A clear need exists for further longitudinal research to test the effectiveness of work-based interventions in reducing stress-related alcohol and drug use, to examine the role of risk and protective factors in the occurrence of alcohol and drug abuse, and to study the relationship of substance use to indices of work adjustment. The proposed research project has three major aims. The first is to assess the effectiveness of a work-based coping skills intervention with male and female employees. Participants will be randomly assigned to either a coping skills intervention, attention control condition, or no-treatment control condition. Employees in the coping skills intervention will participate in a 16-session program aimed at increasing the range and quality of coping strategies and at reducing the use of maladaptive coping responses. The attention control condition will consist of an 8-session program which will provide information about work and family stress, typical stress responses, and various patterns of substance use. Data analyses will examine the extent to which the coping skills intervention, on an immediate and longer-term basis, results in a decrease in perceived role stress and use of avoidance coping, an increase in reported levels of work and non-work social support and use of positive coping strategies, and a decrease in alcohol and drug use, work adjustment problems, and psychological symptomatology. In addition, the differential effectiveness of the intervention for employees at higher versus lower risk for alcohol abuse will be assessed.

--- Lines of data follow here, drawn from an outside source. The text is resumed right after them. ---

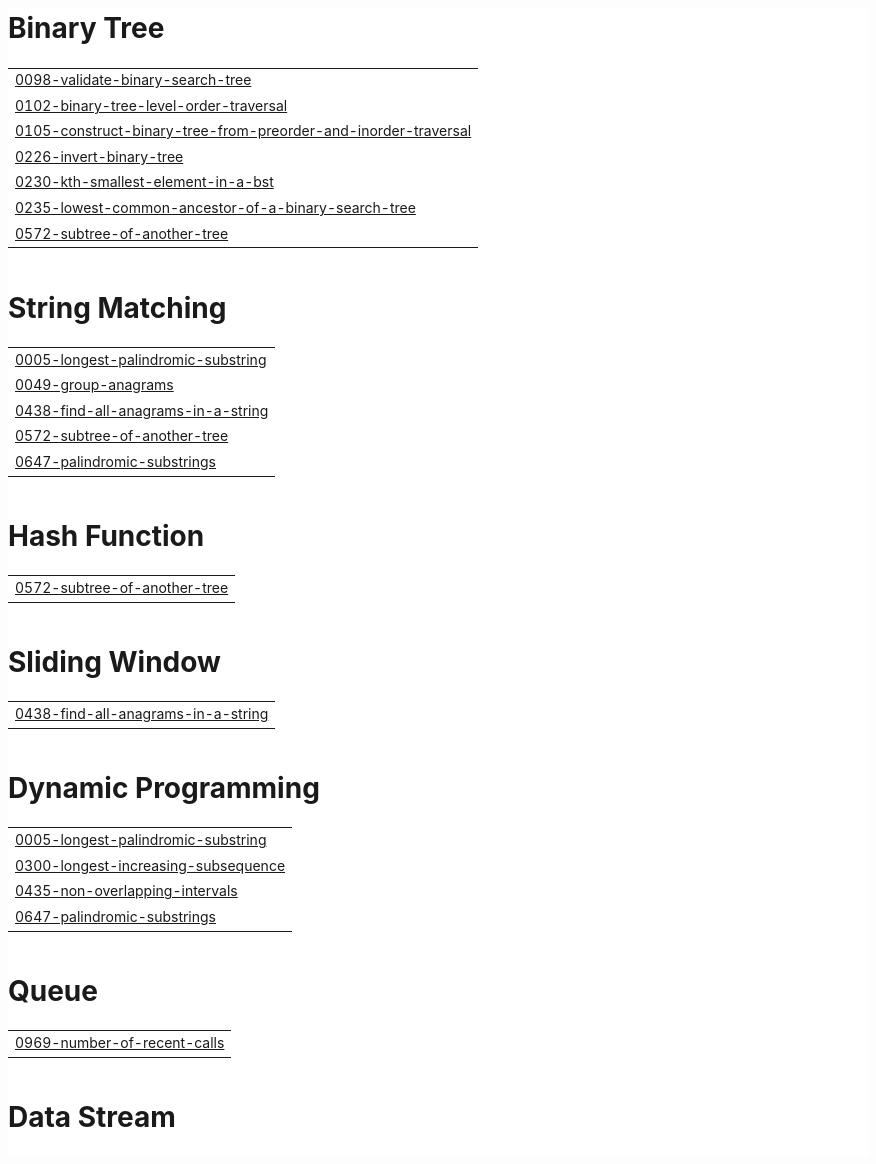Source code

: # Binary Tree
|  |
| ------- |
| [0098-validate-binary-search-tree](https://github.com/mnmtk/LeetcodeDaily/tree/master/0098-validate-binary-search-tree) |
| [0102-binary-tree-level-order-traversal](https://github.com/mnmtk/LeetcodeDaily/tree/master/0102-binary-tree-level-order-traversal) |
| [0105-construct-binary-tree-from-preorder-and-inorder-traversal](https://github.com/mnmtk/LeetcodeDaily/tree/master/0105-construct-binary-tree-from-preorder-and-inorder-traversal) |
| [0226-invert-binary-tree](https://github.com/mnmtk/LeetcodeDaily/tree/master/0226-invert-binary-tree) |
| [0230-kth-smallest-element-in-a-bst](https://github.com/mnmtk/LeetcodeDaily/tree/master/0230-kth-smallest-element-in-a-bst) |
| [0235-lowest-common-ancestor-of-a-binary-search-tree](https://github.com/mnmtk/LeetcodeDaily/tree/master/0235-lowest-common-ancestor-of-a-binary-search-tree) |
| [0572-subtree-of-another-tree](https://github.com/mnmtk/LeetcodeDaily/tree/master/0572-subtree-of-another-tree) |
# String Matching
|  |
| ------- |
| [0005-longest-palindromic-substring](https://github.com/mnmtk/LeetcodeDaily/tree/master/0005-longest-palindromic-substring) |
| [0049-group-anagrams](https://github.com/mnmtk/LeetcodeDaily/tree/master/0049-group-anagrams) |
| [0438-find-all-anagrams-in-a-string](https://github.com/mnmtk/LeetcodeDaily/tree/master/0438-find-all-anagrams-in-a-string) |
| [0572-subtree-of-another-tree](https://github.com/mnmtk/LeetcodeDaily/tree/master/0572-subtree-of-another-tree) |
| [0647-palindromic-substrings](https://github.com/mnmtk/LeetcodeDaily/tree/master/0647-palindromic-substrings) |
# Hash Function
|  |
| ------- |
| [0572-subtree-of-another-tree](https://github.com/mnmtk/LeetcodeDaily/tree/master/0572-subtree-of-another-tree) |
# Sliding Window
|  |
| ------- |
| [0438-find-all-anagrams-in-a-string](https://github.com/mnmtk/LeetcodeDaily/tree/master/0438-find-all-anagrams-in-a-string) |
# Dynamic Programming
|  |
| ------- |
| [0005-longest-palindromic-substring](https://github.com/mnmtk/LeetcodeDaily/tree/master/0005-longest-palindromic-substring) |
| [0300-longest-increasing-subsequence](https://github.com/mnmtk/LeetcodeDaily/tree/master/0300-longest-increasing-subsequence) |
| [0435-non-overlapping-intervals](https://github.com/mnmtk/LeetcodeDaily/tree/master/0435-non-overlapping-intervals) |
| [0647-palindromic-substrings](https://github.com/mnmtk/LeetcodeDaily/tree/master/0647-palindromic-substrings) |
# Queue
|  |
| ------- |
| [0969-number-of-recent-calls](https://github.com/mnmtk/LeetcodeDaily/tree/master/0969-number-of-recent-calls) |
# Data Stream
|  |
| ------- |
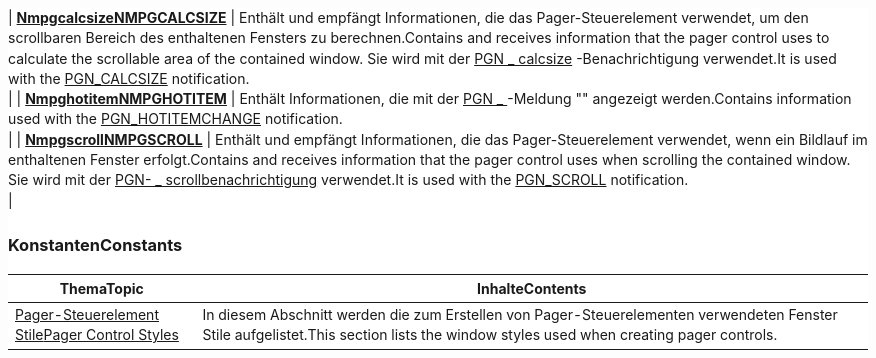 | [<span data-ttu-id="1896d-230">**Nmpgcalcsize**</span><span class="sxs-lookup"><span data-stu-id="1896d-230">**NMPGCALCSIZE**</span></span>](/windows/desktop/api/Commctrl/ns-commctrl-nmpgcalcsize) | <span data-ttu-id="1896d-231">Enthält und empfängt Informationen, die das Pager-Steuerelement verwendet, um den scrollbaren Bereich des enthaltenen Fensters zu berechnen.</span><span class="sxs-lookup"><span data-stu-id="1896d-231">Contains and receives information that the pager control uses to calculate the scrollable area of the contained window.</span></span> <span data-ttu-id="1896d-232">Sie wird mit der [PGN \_ calcsize](pgn-calcsize.md) -Benachrichtigung verwendet.</span><span class="sxs-lookup"><span data-stu-id="1896d-232">It is used with the [PGN\_CALCSIZE](pgn-calcsize.md) notification.</span></span> <br/> |
| [<span data-ttu-id="1896d-233">**Nmpghotitem**</span><span class="sxs-lookup"><span data-stu-id="1896d-233">**NMPGHOTITEM**</span></span>](/windows/win32/api/commctrl/ns-commctrl-nmpghotitem)   | <span data-ttu-id="1896d-234">Enthält Informationen, die mit der [PGN \_ ](pgn-hotitemchange.md) -Meldung "" angezeigt werden.</span><span class="sxs-lookup"><span data-stu-id="1896d-234">Contains information used with the [PGN\_HOTITEMCHANGE](pgn-hotitemchange.md) notification.</span></span> <br/>                                                                                                |
| [<span data-ttu-id="1896d-235">**Nmpgscroll**</span><span class="sxs-lookup"><span data-stu-id="1896d-235">**NMPGSCROLL**</span></span>](/windows/desktop/api/Commctrl/ns-commctrl-nmpgscroll)     | <span data-ttu-id="1896d-236">Enthält und empfängt Informationen, die das Pager-Steuerelement verwendet, wenn ein Bildlauf im enthaltenen Fenster erfolgt.</span><span class="sxs-lookup"><span data-stu-id="1896d-236">Contains and receives information that the pager control uses when scrolling the contained window.</span></span> <span data-ttu-id="1896d-237">Sie wird mit der [PGN- \_ scrollbenachrichtigung](pgn-scroll.md) verwendet.</span><span class="sxs-lookup"><span data-stu-id="1896d-237">It is used with the [PGN\_SCROLL](pgn-scroll.md) notification.</span></span> <br/>                          |



 

### <a name="constants"></a><span data-ttu-id="1896d-238">Konstanten</span><span class="sxs-lookup"><span data-stu-id="1896d-238">Constants</span></span>



| <span data-ttu-id="1896d-239">Thema</span><span class="sxs-lookup"><span data-stu-id="1896d-239">Topic</span></span>                                            | <span data-ttu-id="1896d-240">Inhalte</span><span class="sxs-lookup"><span data-stu-id="1896d-240">Contents</span></span>                                                                            |
|--------------------------------------------------|-------------------------------------------------------------------------------------|
| [<span data-ttu-id="1896d-241">Pager-Steuerelement Stile</span><span class="sxs-lookup"><span data-stu-id="1896d-241">Pager Control Styles</span></span>](pager-control-styles.md) | <span data-ttu-id="1896d-242">In diesem Abschnitt werden die zum Erstellen von Pager-Steuerelementen verwendeten Fenster Stile aufgelistet.</span><span class="sxs-lookup"><span data-stu-id="1896d-242">This section lists the window styles used when creating pager controls.</span></span> <br/> |



 

 

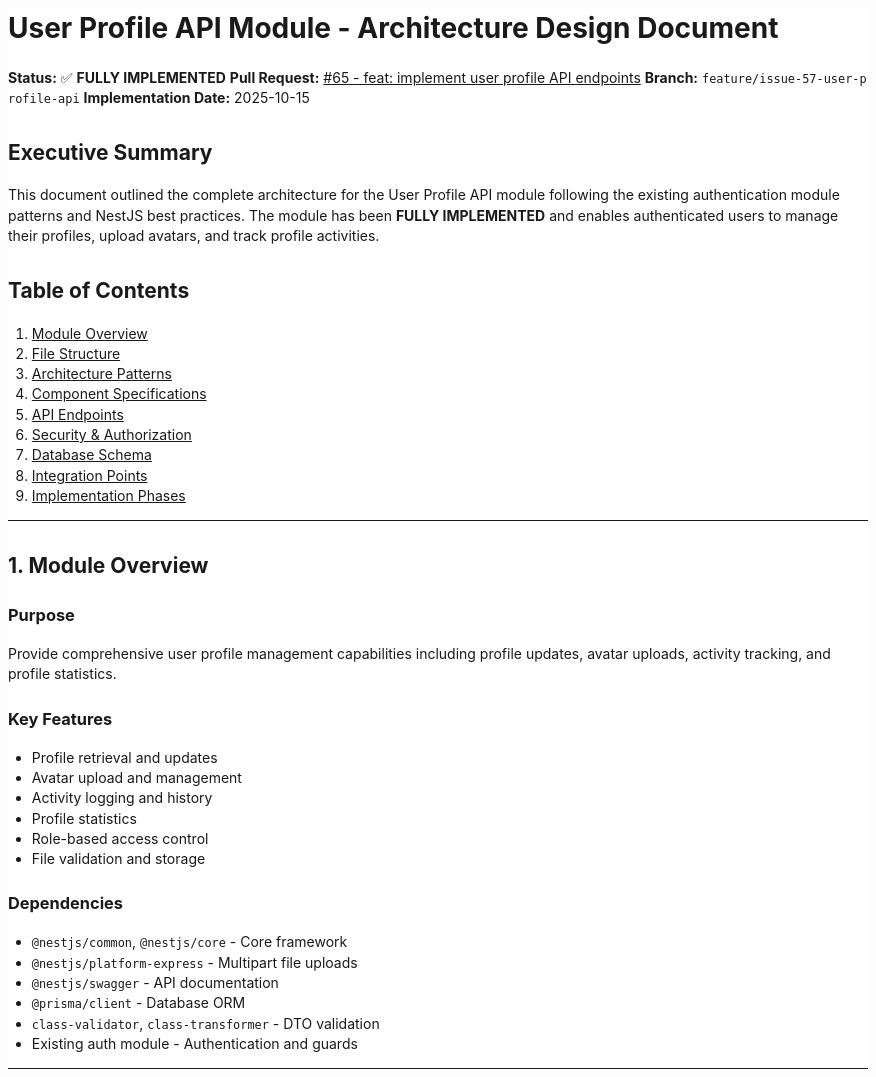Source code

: # User Profile API Module - Architecture Design Document

**Status:** ✅ **FULLY IMPLEMENTED**
**Pull Request:** [#65 - feat: implement user profile API endpoints](https://github.com/stefanmch/scrumboard/pull/65)
**Branch:** `feature/issue-57-user-profile-api`
**Implementation Date:** 2025-10-15

## Executive Summary

This document outlined the complete architecture for the User Profile API module following the existing authentication module patterns and NestJS best practices. The module has been **FULLY IMPLEMENTED** and enables authenticated users to manage their profiles, upload avatars, and track profile activities.

## Table of Contents

1. [Module Overview](#module-overview)
2. [File Structure](#file-structure)
3. [Architecture Patterns](#architecture-patterns)
4. [Component Specifications](#component-specifications)
5. [API Endpoints](#api-endpoints)
6. [Security & Authorization](#security--authorization)
7. [Database Schema](#database-schema)
8. [Integration Points](#integration-points)
9. [Implementation Phases](#implementation-phases)

---

## 1. Module Overview

### Purpose
Provide comprehensive user profile management capabilities including profile updates, avatar uploads, activity tracking, and profile statistics.

### Key Features
- Profile retrieval and updates
- Avatar upload and management
- Activity logging and history
- Profile statistics
- Role-based access control
- File validation and storage

### Dependencies
- `@nestjs/common`, `@nestjs/core` - Core framework
- `@nestjs/platform-express` - Multipart file uploads
- `@nestjs/swagger` - API documentation
- `@prisma/client` - Database ORM
- `class-validator`, `class-transformer` - DTO validation
- Existing auth module - Authentication and guards

---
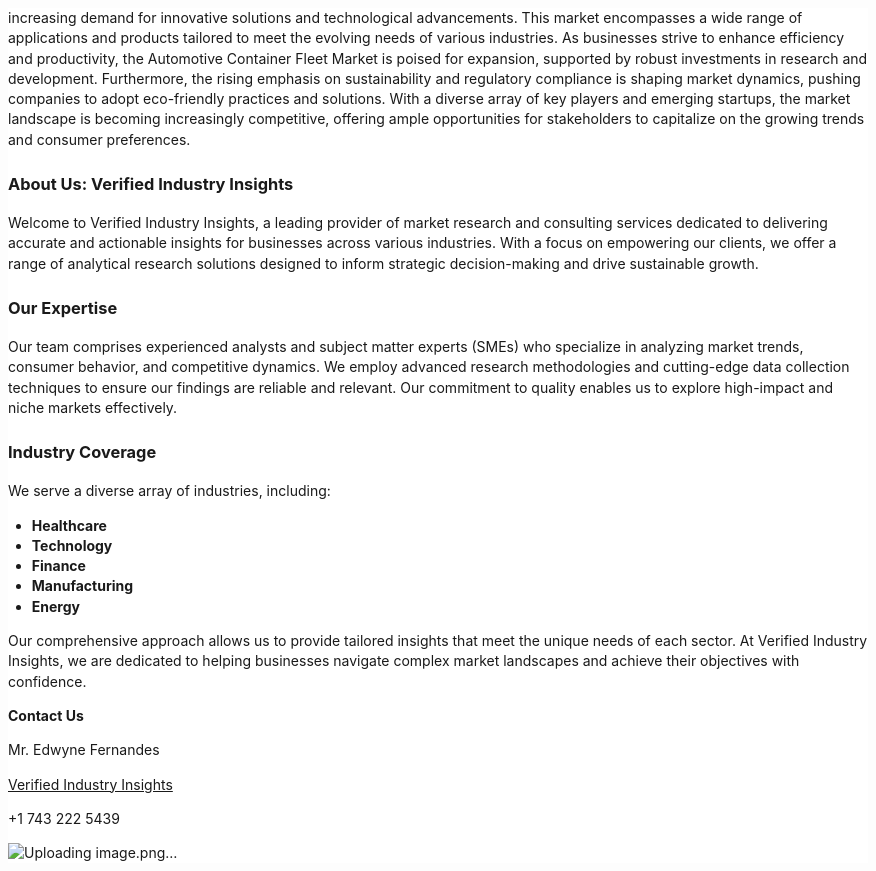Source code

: increasing demand for innovative solutions and technological advancements. This market encompasses a wide range of applications and products tailored to meet the evolving needs of various industries. As businesses strive to enhance efficiency and productivity, the Automotive Container Fleet Market is poised for expansion, supported by robust investments in research and development. Furthermore, the rising emphasis on sustainability and regulatory compliance is shaping market dynamics, pushing companies to adopt eco-friendly practices and solutions. With a diverse array of key players and emerging startups, the market landscape is becoming increasingly competitive, offering ample opportunities for stakeholders to capitalize on the growing trends and consumer preferences.</p><h3>About Us: Verified Industry Insights</h3><p>Welcome to Verified Industry Insights, a leading provider of market research and consulting services dedicated to delivering accurate and actionable insights for businesses across various industries. With a focus on empowering our clients, we offer a range of analytical research solutions designed to inform strategic decision-making and drive sustainable growth.</p><h3>Our Expertise</h3><p>Our team comprises experienced analysts and subject matter experts (SMEs) who specialize in analyzing market trends, consumer behavior, and competitive dynamics. We employ advanced research methodologies and cutting-edge data collection techniques to ensure our findings are reliable and relevant. Our commitment to quality enables us to explore high-impact and niche markets effectively.</p><h3>Industry Coverage</h3><p>We serve a diverse array of industries, including:</p><ul><li><strong>Healthcare</strong></li><li><strong>Technology</strong></li><li><strong>Finance</strong></li><li><strong>Manufacturing</strong></li><li><strong>Energy</strong></li></ul><p>Our comprehensive approach allows us to provide tailored insights that meet the unique needs of each sector. At Verified Industry Insights, we are dedicated to helping businesses navigate complex market landscapes and achieve their objectives with confidence.</p><p><strong>Contact Us</strong></p><p>Mr. Edwyne Fernandes</p><p><a href="https://www.verifiedindustryinsights.com/">Verified Industry Insights</a></p><p>+1 743 222 5439</p>
![Uploading image.png…]()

The second aim i s to examine the relationships between selected risk and protective factors and alcohol and drug use. These relationships will be assessed on both a cross-sectional and longitudinal basis.
The third aim i s to examine the relationship between alcohol and drug use and indices of work adjustment. Comparisons of abusers and non-abusers on levels of work adjustment problems will be performed, and the extent to which alcohol and drug use is predictive of work adjustment over time will be assessed. The study will contribute to our understanding of the effectiveness of work-based interventions in reducing alcohol and drug use and other maladaptive outcomes. In addition, it will provide an important alcohol risk factor study of working men and women.